A company usually starts with one or two people, a tight budget, and the desire for success. Don’t make the mistake of investing where you don’t necessarily need to. People love to hire designers and developers to make the perfect website everyone falls in love with, but if no one visits, why have a mouth-watering masterpiece for a bunch of money and monthly fees?

Instead, what start-up companies – in fact, even mature companies – are doing actively, is maintaining a landing page, and one or more active email-based campaigns. The reason for this is that it proves to be more effective for a relatively unknown company, than a fully designed website.

So what does this mean and why does it work better than a flashy website with 20 different pages and 500 links to different references? That’s exactly the problem. When talking about a start-up, you need to erase every and any notion you might have of what a website looks like. Because when they visit you, it’s not like visiting Google, Apple, Samsung, or Nike. They don’t know who you are, what you offer, why they should pick you. That’s why offering a dozen links and 25 pages at once with pictures and huge paragraphs everywhere can scare away potential buyers.

What Is A Landing Page?

What a landing page does is give viewers a single page, no links, no huge paragraphs, just a nicely designed page, with one single task they have to do: give you their email address. It’s easy, it’s fast, and above all, it’s effective. It has one goal, and that’s very clear to anyone who visits the site. For new customers it’s very important to seem transparent, so they know exactly what they’re getting into.

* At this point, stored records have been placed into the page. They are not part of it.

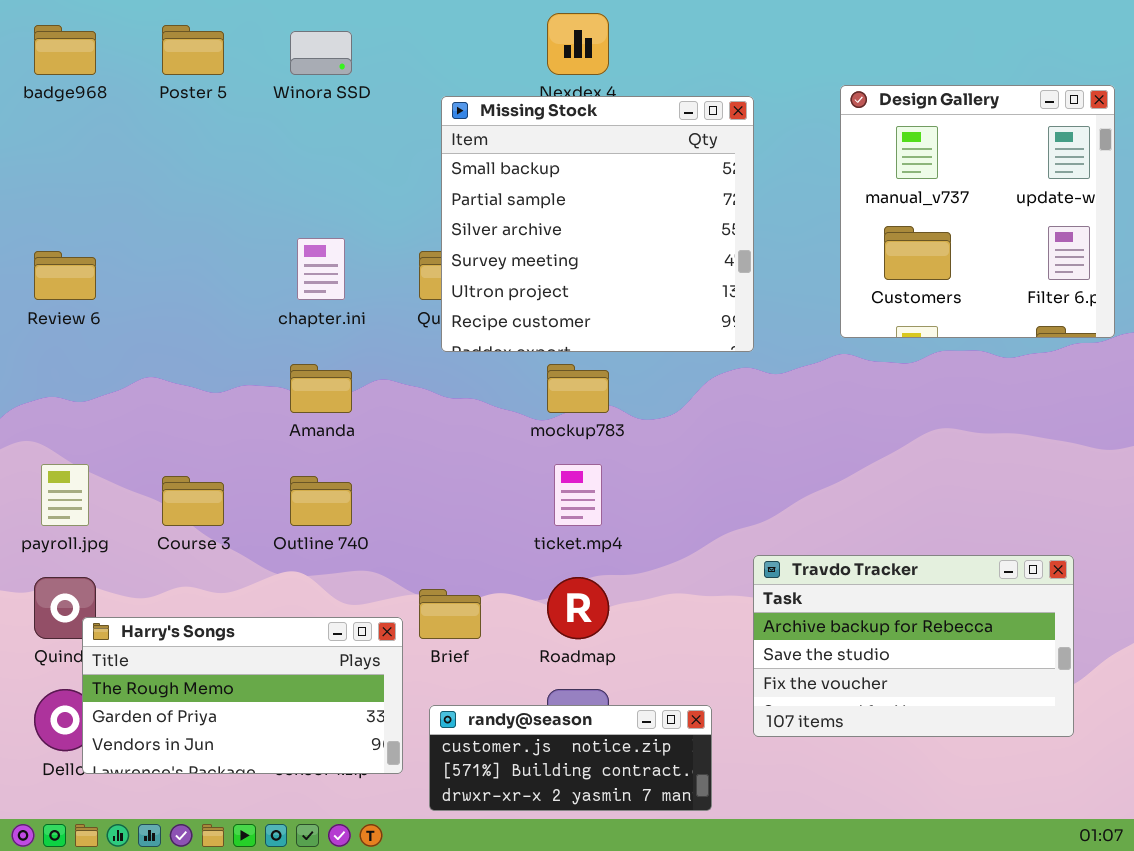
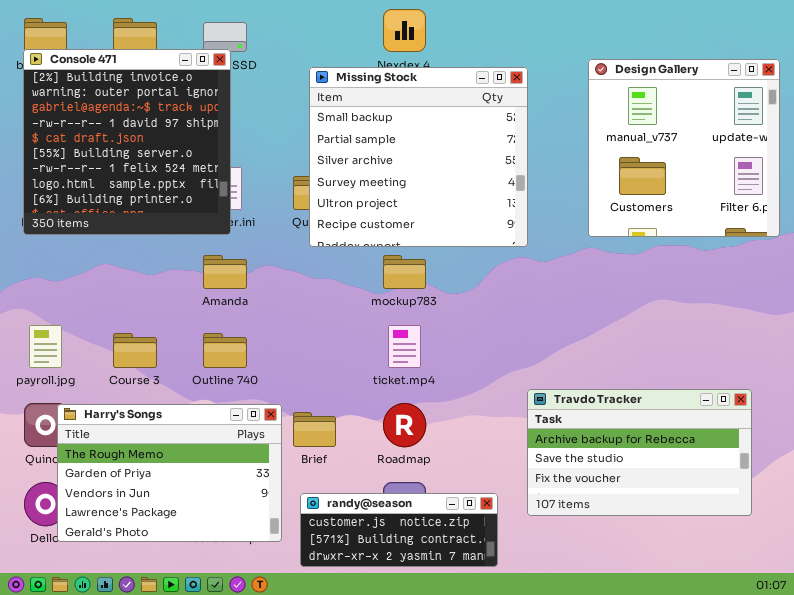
Console 471: none -> [23,49,231,235], opened
Harry's Songs: [82,617,403,774] -> [57,404,282,542], resized

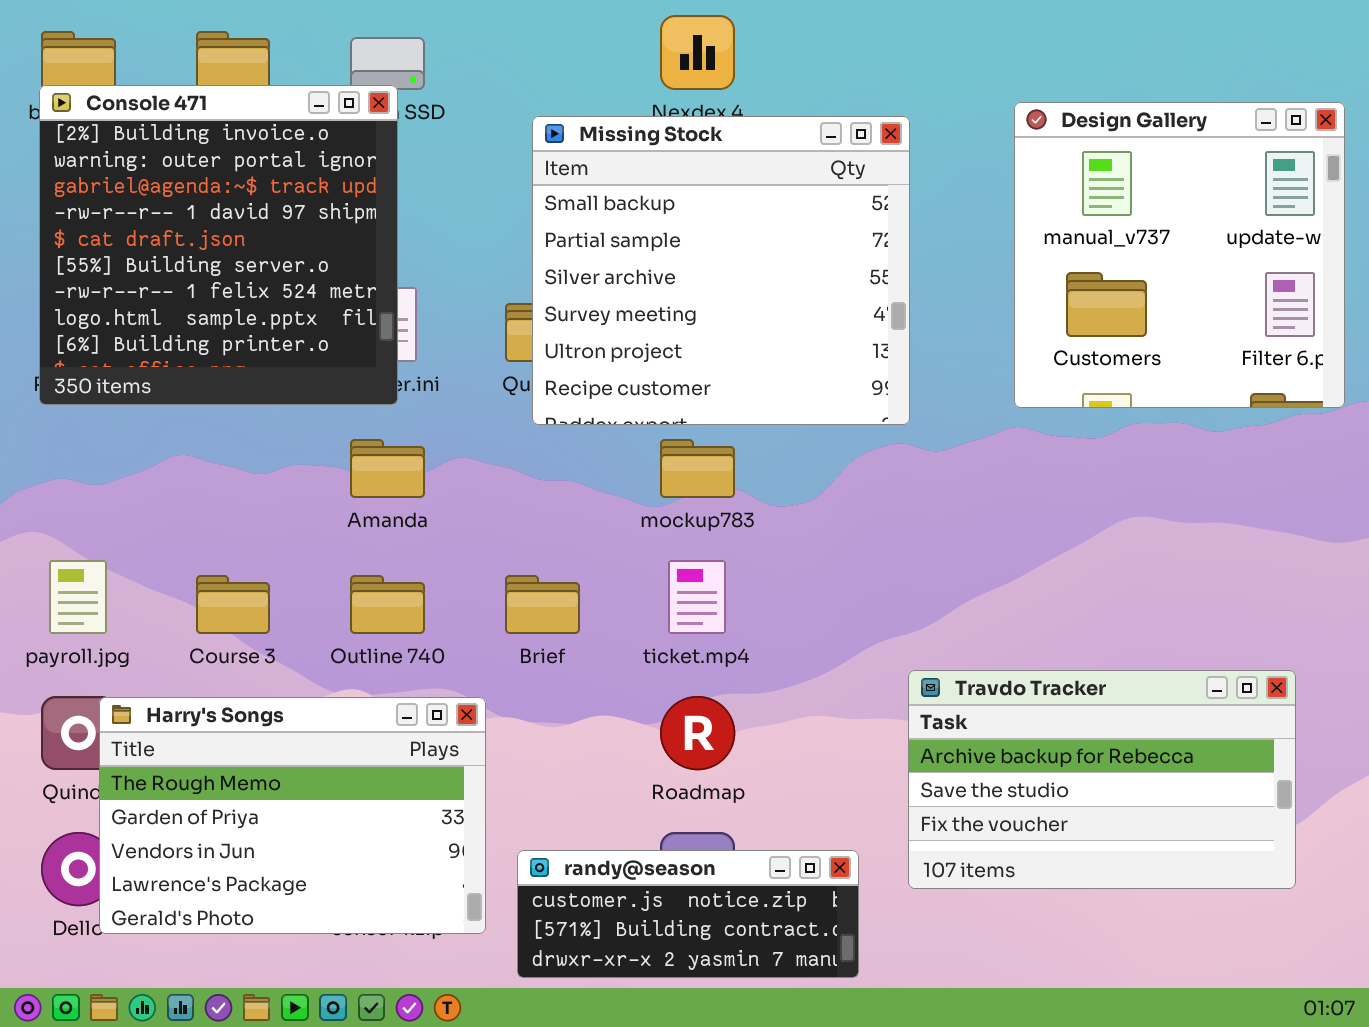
Brief: [293,412,336,447] -> [505,575,580,634], moved

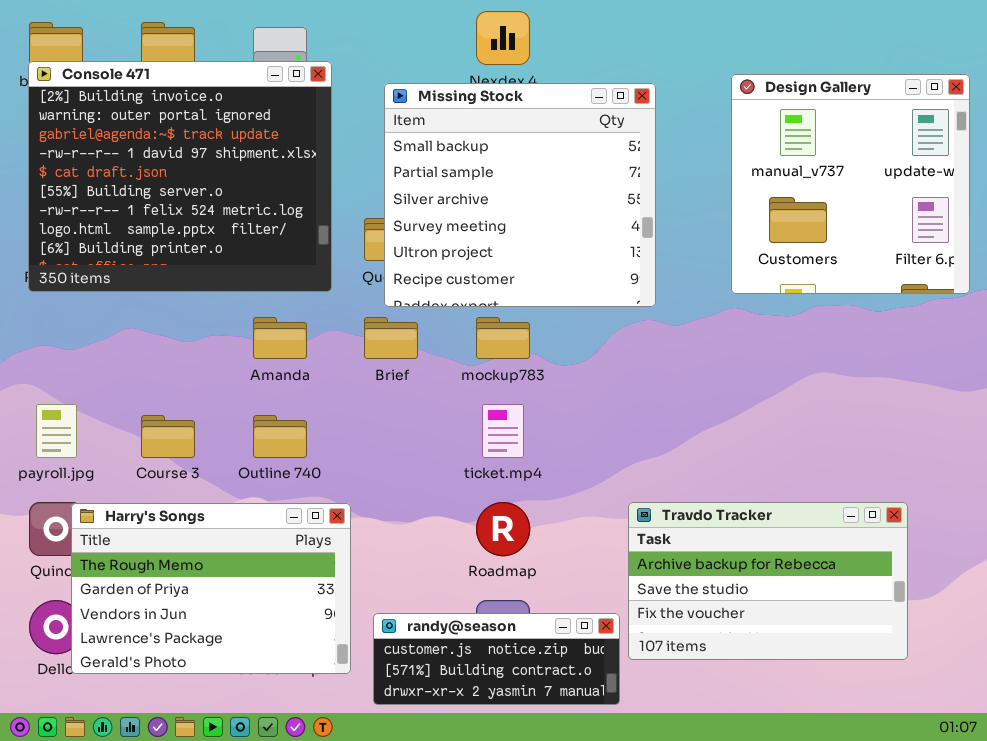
Console 471: [39,85,398,405] -> [28,61,332,292], resized
Brief: [505,575,580,634] -> [364,317,418,359], moved
Travdo Tracker: [908,670,1296,889] -> [628,502,908,660], moved

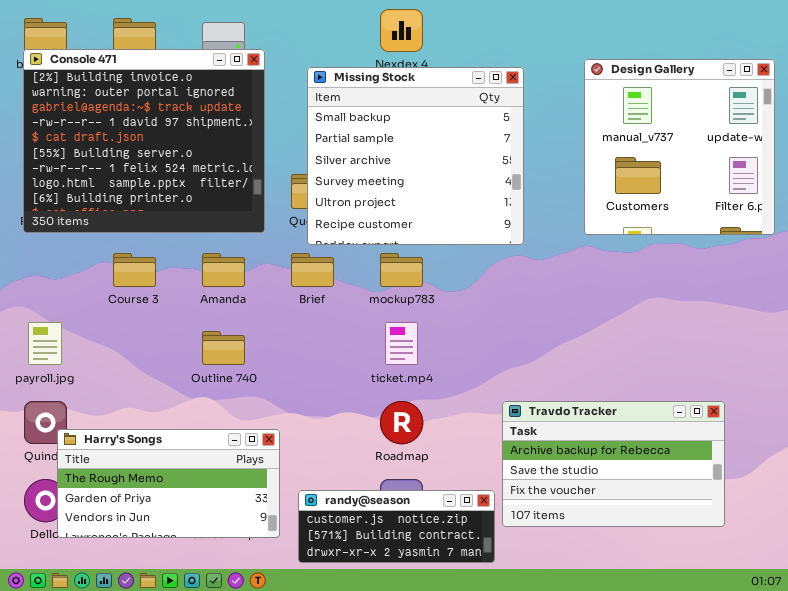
Course 3: [141,415,195,458] -> [113,253,156,287], moved
Harry's Songs: [71,503,351,674] -> [57,429,280,538], resized

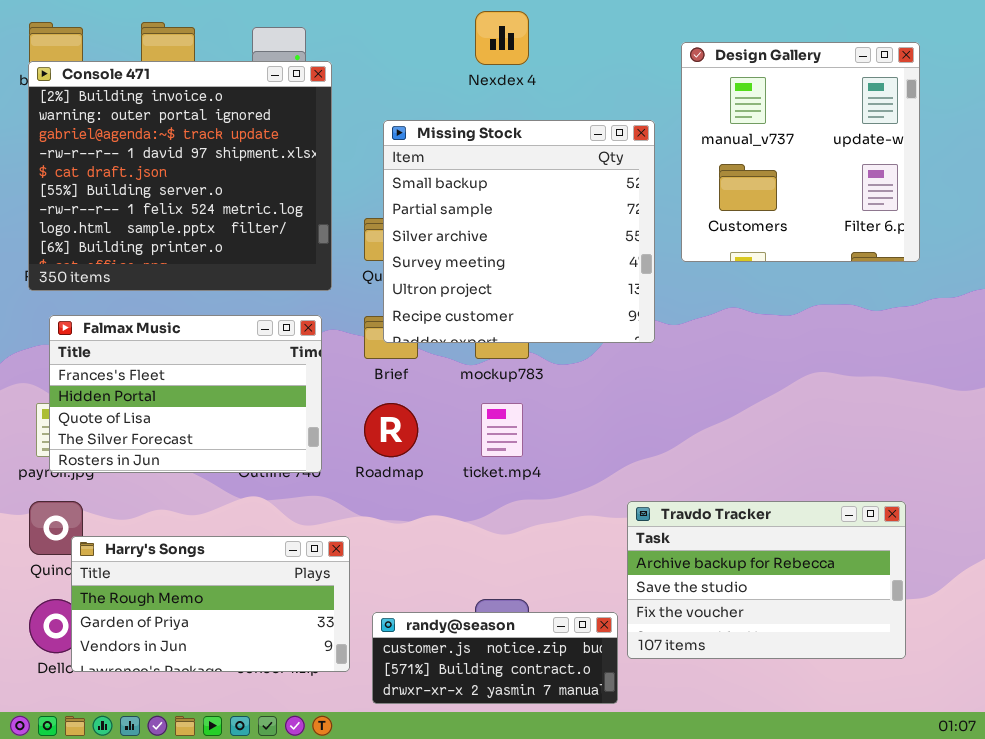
Design Gallery: [584,59,775,235] -> [681,42,920,262], moved
Missing Stock: [307,67,524,245] -> [383,120,655,343], moved
Falmax Music: none -> [49,315,322,473], opened
Roadmap: [380,401,423,444] -> [364,403,418,457], moved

It takes no time to design, and it’s much cheaper than a full website. Maintaining is almost non-existent, and people can find a lot of information about the company very quickly.

Why Email?

Some people might think that email is dead, no one uses it anymore, but it’s quite the opposite. Email is reserved for important or official information. That’s what you became by giving you their address.

So how do you get them to give you their email? It’s very simple. The landing page is a beautiful piece of advertisement, with the button to give the address smack-dab in the middle. Around it should be all sorts of information: a photo of the CEO, or a short introduction, maybe 3-5 references or FAQs. They found you somewhere, liked you, and now are there to find out more. They see the introduction, they see the call to action, and above all, you need to make a promise: once they give you an email address, you’re going to promise them something in return. This can be a small gift, a video introduction sent to them via email, anything you like.

Seeing the information on the landing page and the promise of a mystery gift after giving you their address, they will not hesitate to do so. And after that, it’s just a matter of clear and constant communication.

More and more people have landing pages instead of huge websites, and if you think about it, I’m sure you see at least 5 landing pages a day. It doesn’t take a lot of time to make or maintain, and you won’t need to worry about the costs of the website in the first phase of the business. The only thing you need to worry about is customer satisfaction that will come to light after the emails roll in and the communication phase starts.